While WoW unites these three texts, much more divides them. In Games of Empire we view the vast empires of the global game industry through divergent lenses. In The Warcraft Civilization we have a highly descriptive account of the world of Azeroth. In My Life as a Night Elf Priest we
come to better understand how players experience the world and community
of Azeroth and the activities that play out in this space. While each
gives us perspective on the broad "thing" that is the global game industry,
each struggles in its own way with this broad empirical territory. In many
respects the division of production and play/consumption/use is reified in
the analytical choices of the authors, for even in Games of Empire we
encounter production and play disconnected from each other. This is the
very partitioning that scholars in the fields of science and technology studies
and the history of technology have contested for so long.

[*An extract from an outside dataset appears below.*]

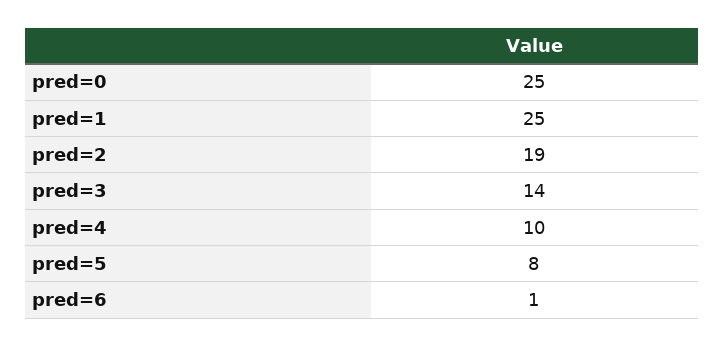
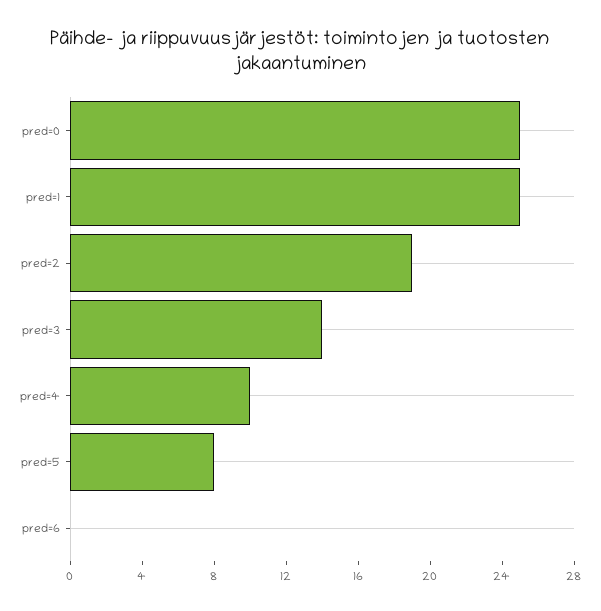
pred=6: 1 -> 0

As analysts continue to gain access to the halls of video-game-development studios, hardware manufacturers, and game publishing companies,
undoubtedly they will map the links among these worlds. While it is reasonable
for analysts to study the worlds as bounded field-sites "on their
own," a player undoubtedly encounters the externality of the game world
and its intersections with the global game industry. Nardi's text in particular
seems to capture the essence and sociality of WoW, while Dyer-Witheford
and de Peuter attempt to unravel the threads of empire throughout the
game industry. Although they largely reify the divide between the studies of
production and game worlds, each demonstrates empirical and conceptual
rigor that should interest readers in the global game industry.
Dr. O'Donnell is an assistant professor in the Grady College of Journalism and Mass
Communication at the University of Georgia.